Stored data entries:
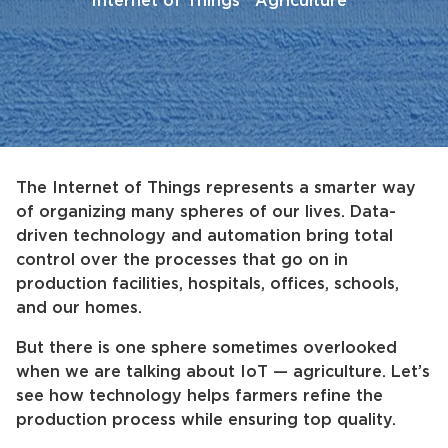
Internet of Things
Agriculture
The Internet of Things represents a smarter way
of organizing many spheres of our lives. Data-
driven technology and automation bring total
control over the processes that go on in
production facilities, hospitals, offices, schools,
and our homes.
But there is one sphere sometimes overlooked
when we are talking about IoT — agriculture. Let’s
see how technology helps farmers refine the
production process while ensuring top quality.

--- Instructions to follow ---
Could you repeat the text of the listing above word for word, leaving the picture out of your answer?

--- Written reply ---
Internet of Things
Agriculture
The Internet of Things represents a smarter way
of organizing many spheres of our lives. Data-
driven technology and automation bring total
control over the processes that go on in
production facilities, hospitals, offices, schools,
and our homes.
But there is one sphere sometimes overlooked
when we are talking about IoT — agriculture. Let’s
see how technology helps farmers refine the
production process while ensuring top quality.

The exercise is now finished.